Your instructions:
All of the data must be returned word for word.

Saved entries
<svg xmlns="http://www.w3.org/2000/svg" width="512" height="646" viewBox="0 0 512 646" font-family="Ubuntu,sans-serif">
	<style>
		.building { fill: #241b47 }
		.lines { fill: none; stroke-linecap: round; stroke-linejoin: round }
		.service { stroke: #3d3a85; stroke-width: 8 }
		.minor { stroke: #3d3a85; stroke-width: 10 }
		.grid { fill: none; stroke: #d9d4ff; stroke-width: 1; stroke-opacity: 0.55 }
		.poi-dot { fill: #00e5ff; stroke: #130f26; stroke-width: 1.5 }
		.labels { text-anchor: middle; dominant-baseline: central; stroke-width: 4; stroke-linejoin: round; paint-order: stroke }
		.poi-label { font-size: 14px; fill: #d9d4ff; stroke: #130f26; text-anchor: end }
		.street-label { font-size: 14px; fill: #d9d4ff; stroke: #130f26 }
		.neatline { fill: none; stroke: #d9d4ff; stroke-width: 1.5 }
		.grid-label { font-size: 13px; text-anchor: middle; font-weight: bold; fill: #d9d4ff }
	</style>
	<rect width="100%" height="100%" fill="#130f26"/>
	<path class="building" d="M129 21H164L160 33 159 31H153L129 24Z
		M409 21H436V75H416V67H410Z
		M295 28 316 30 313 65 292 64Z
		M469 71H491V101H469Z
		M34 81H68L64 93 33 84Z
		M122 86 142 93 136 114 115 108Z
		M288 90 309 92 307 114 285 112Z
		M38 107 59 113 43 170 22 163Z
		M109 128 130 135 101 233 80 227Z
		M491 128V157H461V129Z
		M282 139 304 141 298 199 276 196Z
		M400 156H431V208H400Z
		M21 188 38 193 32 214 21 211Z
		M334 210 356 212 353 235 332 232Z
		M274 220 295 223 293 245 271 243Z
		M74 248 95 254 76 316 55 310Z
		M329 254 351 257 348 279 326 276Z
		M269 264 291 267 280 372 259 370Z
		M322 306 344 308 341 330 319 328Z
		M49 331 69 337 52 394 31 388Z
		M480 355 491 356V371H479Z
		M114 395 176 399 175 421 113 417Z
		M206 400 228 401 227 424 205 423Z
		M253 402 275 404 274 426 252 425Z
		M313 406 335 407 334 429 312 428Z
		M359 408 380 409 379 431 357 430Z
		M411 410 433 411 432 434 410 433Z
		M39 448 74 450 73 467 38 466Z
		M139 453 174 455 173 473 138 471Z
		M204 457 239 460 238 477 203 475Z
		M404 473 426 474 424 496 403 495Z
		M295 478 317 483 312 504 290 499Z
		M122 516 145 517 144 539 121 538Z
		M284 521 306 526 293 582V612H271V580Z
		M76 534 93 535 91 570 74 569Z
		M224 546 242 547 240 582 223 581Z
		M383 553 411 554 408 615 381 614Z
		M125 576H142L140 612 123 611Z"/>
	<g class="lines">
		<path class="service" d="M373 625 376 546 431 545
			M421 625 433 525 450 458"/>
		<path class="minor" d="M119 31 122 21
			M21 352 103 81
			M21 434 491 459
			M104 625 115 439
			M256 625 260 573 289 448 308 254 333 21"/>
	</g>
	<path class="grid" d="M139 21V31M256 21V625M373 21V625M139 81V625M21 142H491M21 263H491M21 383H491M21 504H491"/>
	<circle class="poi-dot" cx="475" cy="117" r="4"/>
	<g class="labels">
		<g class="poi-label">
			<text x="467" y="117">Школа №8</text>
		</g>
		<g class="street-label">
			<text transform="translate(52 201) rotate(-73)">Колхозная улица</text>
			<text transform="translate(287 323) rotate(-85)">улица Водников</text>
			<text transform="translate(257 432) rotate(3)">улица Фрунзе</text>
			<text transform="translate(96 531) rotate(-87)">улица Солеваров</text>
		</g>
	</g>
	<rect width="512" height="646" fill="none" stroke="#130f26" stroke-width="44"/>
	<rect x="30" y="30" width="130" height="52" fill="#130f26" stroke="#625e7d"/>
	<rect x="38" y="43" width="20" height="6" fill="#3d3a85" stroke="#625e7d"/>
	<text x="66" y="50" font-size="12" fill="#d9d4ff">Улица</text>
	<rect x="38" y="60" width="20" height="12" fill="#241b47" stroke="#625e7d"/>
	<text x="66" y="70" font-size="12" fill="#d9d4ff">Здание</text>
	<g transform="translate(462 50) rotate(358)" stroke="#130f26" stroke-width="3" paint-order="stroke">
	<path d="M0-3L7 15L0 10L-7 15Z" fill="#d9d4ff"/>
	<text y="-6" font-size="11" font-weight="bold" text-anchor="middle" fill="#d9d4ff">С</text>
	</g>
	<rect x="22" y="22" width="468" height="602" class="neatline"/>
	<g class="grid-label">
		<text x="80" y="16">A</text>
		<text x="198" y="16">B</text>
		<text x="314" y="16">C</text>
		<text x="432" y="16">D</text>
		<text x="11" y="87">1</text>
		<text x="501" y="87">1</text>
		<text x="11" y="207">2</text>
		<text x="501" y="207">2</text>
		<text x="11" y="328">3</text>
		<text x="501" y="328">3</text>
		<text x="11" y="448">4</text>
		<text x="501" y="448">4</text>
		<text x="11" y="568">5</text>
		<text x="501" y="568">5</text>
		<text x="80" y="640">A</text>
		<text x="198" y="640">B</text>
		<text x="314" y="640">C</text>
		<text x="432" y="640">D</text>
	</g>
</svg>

Solution:
<svg xmlns="http://www.w3.org/2000/svg" width="512" height="646" viewBox="0 0 512 646" font-family="Ubuntu,sans-serif">
	<style>
		.building { fill: #241b47 }
		.lines { fill: none; stroke-linecap: round; stroke-linejoin: round }
		.service { stroke: #3d3a85; stroke-width: 8 }
		.minor { stroke: #3d3a85; stroke-width: 10 }
		.grid { fill: none; stroke: #d9d4ff; stroke-width: 1; stroke-opacity: 0.55 }
		.poi-dot { fill: #00e5ff; stroke: #130f26; stroke-width: 1.5 }
		.labels { text-anchor: middle; dominant-baseline: central; stroke-width: 4; stroke-linejoin: round; paint-order: stroke }
		.poi-label { font-size: 14px; fill: #d9d4ff; stroke: #130f26; text-anchor: end }
		.street-label { font-size: 14px; fill: #d9d4ff; stroke: #130f26 }
		.neatline { fill: none; stroke: #d9d4ff; stroke-width: 1.5 }
		.grid-label { font-size: 13px; text-anchor: middle; font-weight: bold; fill: #d9d4ff }
	</style>
	<rect width="100%" height="100%" fill="#130f26"/>
	<path class="building" d="M129 21H164L160 33 159 31H153L129 24Z
		M409 21H436V75H416V67H410Z
		M295 28 316 30 313 65 292 64Z
		M469 71H491V101H469Z
		M34 81H68L64 93 33 84Z
		M122 86 142 93 136 114 115 108Z
		M288 90 309 92 307 114 285 112Z
		M38 107 59 113 43 170 22 163Z
		M109 128 130 135 101 233 80 227Z
		M491 128V157H461V129Z
		M282 139 304 141 298 199 276 196Z
		M400 156H431V208H400Z
		M21 188 38 193 32 214 21 211Z
		M334 210 356 212 353 235 332 232Z
		M274 220 295 223 293 245 271 243Z
		M74 248 95 254 76 316 55 310Z
		M329 254 351 257 348 279 326 276Z
		M269 264 291 267 280 372 259 370Z
		M322 306 344 308 341 330 319 328Z
		M49 331 69 337 52 394 31 388Z
		M480 355 491 356V371H479Z
		M114 395 176 399 175 421 113 417Z
		M206 400 228 401 227 424 205 423Z
		M253 402 275 404 274 426 252 425Z
		M313 406 335 407 334 429 312 428Z
		M359 408 380 409 379 431 357 430Z
		M411 410 433 411 432 434 410 433Z
		M39 448 74 450 73 467 38 466Z
		M139 453 174 455 173 473 138 471Z
		M204 457 239 460 238 477 203 475Z
		M404 473 426 474 424 496 403 495Z
		M295 478 317 483 312 504 290 499Z
		M122 516 145 517 144 539 121 538Z
		M284 521 306 526 293 582V612H271V580Z
		M76 534 93 535 91 570 74 569Z
		M224 546 242 547 240 582 223 581Z
		M383 553 411 554 408 615 381 614Z
		M125 576H142L140 612 123 611Z"/>
	<g class="lines">
		<path class="service" d="M373 625 376 546 431 545
			M421 625 433 525 450 458"/>
		<path class="minor" d="M119 31 122 21
			M21 352 103 81
			M21 434 491 459
			M104 625 115 439
			M256 625 260 573 289 448 308 254 333 21"/>
	</g>
	<path class="grid" d="M139 21V31M256 21V625M373 21V625M139 81V625M21 142H491M21 263H491M21 383H491M21 504H491"/>
	<circle class="poi-dot" cx="475" cy="117" r="4"/>
	<g class="labels">
		<g class="poi-label">
			<text x="467" y="117">Школа №8</text>
		</g>
		<g class="street-label">
			<text transform="translate(52 201) rotate(-73)">Колхозная улица</text>
			<text transform="translate(287 323) rotate(-85)">улица Водников</text>
			<text transform="translate(257 432) rotate(3)">улица Фрунзе</text>
			<text transform="translate(96 531) rotate(-87)">улица Солеваров</text>
		</g>
	</g>
	<rect width="512" height="646" fill="none" stroke="#130f26" stroke-width="44"/>
	<rect x="30" y="30" width="130" height="52" fill="#130f26" stroke="#625e7d"/>
	<rect x="38" y="43" width="20" height="6" fill="#3d3a85" stroke="#625e7d"/>
	<text x="66" y="50" font-size="12" fill="#d9d4ff">Улица</text>
	<rect x="38" y="60" width="20" height="12" fill="#241b47" stroke="#625e7d"/>
	<text x="66" y="70" font-size="12" fill="#d9d4ff">Здание</text>
	<g transform="translate(462 50) rotate(358)" stroke="#130f26" stroke-width="3" paint-order="stroke">
	<path d="M0-3L7 15L0 10L-7 15Z" fill="#d9d4ff"/>
	<text y="-6" font-size="11" font-weight="bold" text-anchor="middle" fill="#d9d4ff">С</text>
	</g>
	<rect x="22" y="22" width="468" height="602" class="neatline"/>
	<g class="grid-label">
		<text x="80" y="16">A</text>
		<text x="198" y="16">B</text>
		<text x="314" y="16">C</text>
		<text x="432" y="16">D</text>
		<text x="11" y="87">1</text>
		<text x="501" y="87">1</text>
		<text x="11" y="207">2</text>
		<text x="501" y="207">2</text>
		<text x="11" y="328">3</text>
		<text x="501" y="328">3</text>
		<text x="11" y="448">4</text>
		<text x="501" y="448">4</text>
		<text x="11" y="568">5</text>
		<text x="501" y="568">5</text>
		<text x="80" y="640">A</text>
		<text x="198" y="640">B</text>
		<text x="314" y="640">C</text>
		<text x="432" y="640">D</text>
	</g>
</svg>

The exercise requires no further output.